+++ Exercise passage

In addition to these cross-cutting strategies, we recommend tailoring specific strategies to the specific study setting, population, and study design. For example, for our longitudinal study investigating the impact of WIC revisions on dietary quality, we realized that our setting and participants required additional strategies. As compared to the school setting where parents and children are generally present 5 days a week, our WIC settings were visited less frequently. Therefore, we developed a home data collection protocol to reach participants who had transportation barriers. Additionally, we increased focus on diversity training to facilitate relationship building. Study-specific training and cultural competency training are keys to improving retention efforts. [36–38] Although our studies mainly consisted of African American and Latino participants, we believe that training in cultural competency across ethnic and racial groups might be important in improving trust and ultimately, improving retention rates.
In our literature review, we found that many published childhood obesity prevention studies lacked critical information. For example, many studies did not include the race/ethnicity [19–22] of participants, making it difficult to compare their retention rates to ours. One study developed a dietary intervention for low-income minority preschoolers attending Head Start programs and reported a high retention rate, but retention strategies were not described. . [26] We suggest that future studies report retention data at all time points and provide some description of retention strategies used to help inform future work. . We also suggest that future studies explicitly plan for retention prior to recruitment to improve the external validity of research findings.

++++++

## Things to do
a: In one to three sentences, explain why the team behind the retention passage developed a home data collection protocol for its WIC study.
b: Recast the paragraph of the retention passage that begins "In our literature review" as a short list that keeps its main facts.
c: Write the next part of the passage on retention strategies in childhood obesity research, starting after its final sentence.
None of the material is needed for the tasks on the retention passage.

+++ Provided material

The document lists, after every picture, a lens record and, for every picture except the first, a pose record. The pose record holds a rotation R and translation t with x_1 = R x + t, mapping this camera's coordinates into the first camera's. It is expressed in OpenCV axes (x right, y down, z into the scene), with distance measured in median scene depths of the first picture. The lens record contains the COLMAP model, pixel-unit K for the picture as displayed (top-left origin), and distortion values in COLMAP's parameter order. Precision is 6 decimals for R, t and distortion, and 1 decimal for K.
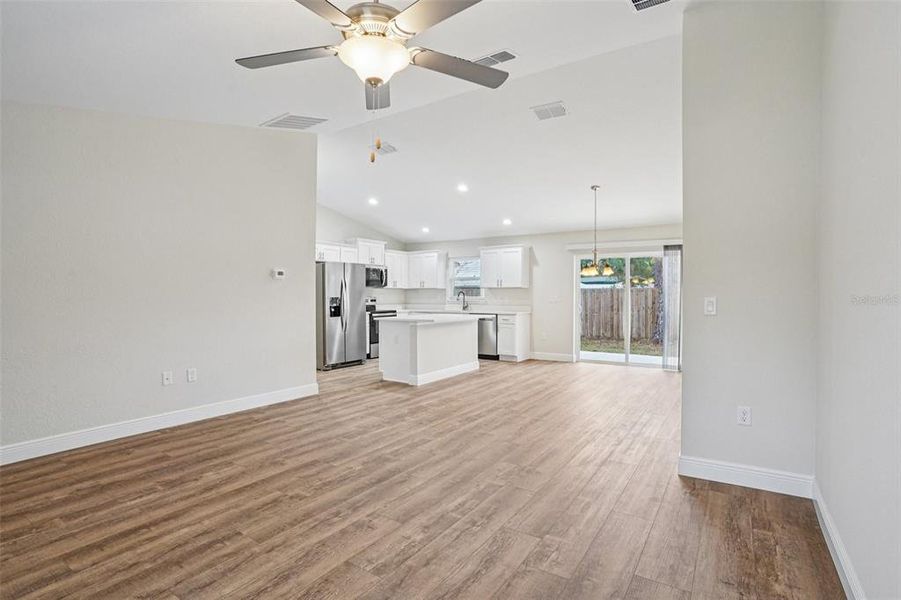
lens RADIAL K [[443.2, 0, 450.5], [0, 443.2, 300.0], [0, 0, 1]] dist [-0.078211, 0.036556]
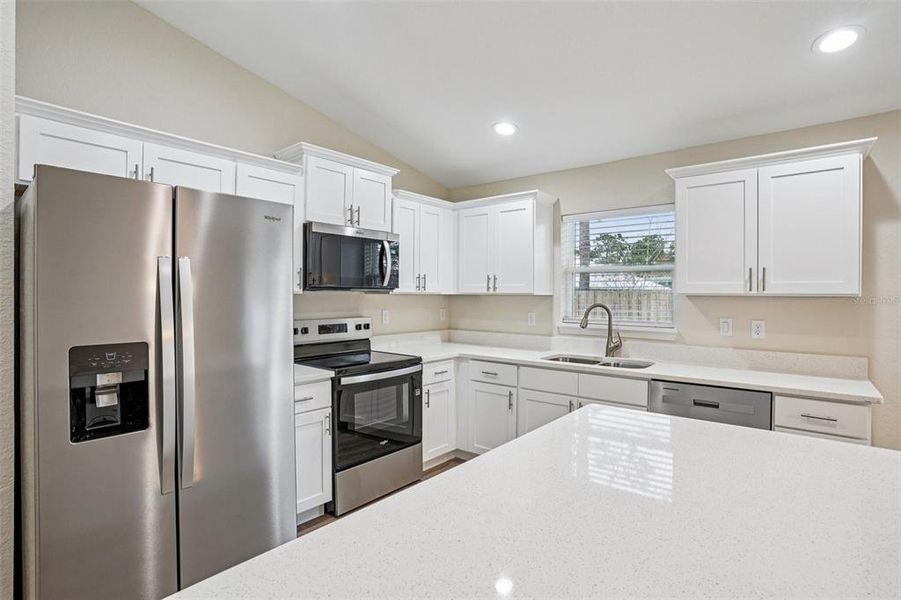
lens RADIAL K [[443.2, 0, 450.5], [0, 443.2, 300.0], [0, 0, 1]] dist [-0.078211, 0.036556]
pose [[0.994023, 0.004917, -0.109063, -0.134896], [-0.004766, 0.999987, 0.001653, -0.050827], [0.109070, -0.001123, 0.994033, 1.440474]]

++++++

## Task responses
a: The WIC sites were visited less often than schools, where parents and children are generally present five days a week. The home protocol let the team reach participants who had transportation barriers.

b:
- Many published childhood obesity prevention studies lacked critical information, such as participants' race/ethnicity, so their retention rates were hard to compare with the authors' rates.
- One dietary intervention for low-income minority preschoolers in Head Start programs reported high retention but did not describe its retention strategies.
- The authors suggest that future studies report retention data at all time points and describe the retention strategies they used.
- They also suggest that future studies plan for retention before recruitment to improve the external validity of their findings.

c:
Overall, we have found that successful retention requires planning ahead, experience, flexibility, and appropriate allocation of resources. We were able to refine strategies we used in earlier studies to increase retention rates over time. When attrition is reduced, a foundation is established for making stronger statements regarding results. It is our hope that future research will utilize and test these strategies in order to provide further support of their efficacy, and that we can work toward developing an evidence-based model that will improve retention among populations at highest risk for health disparities.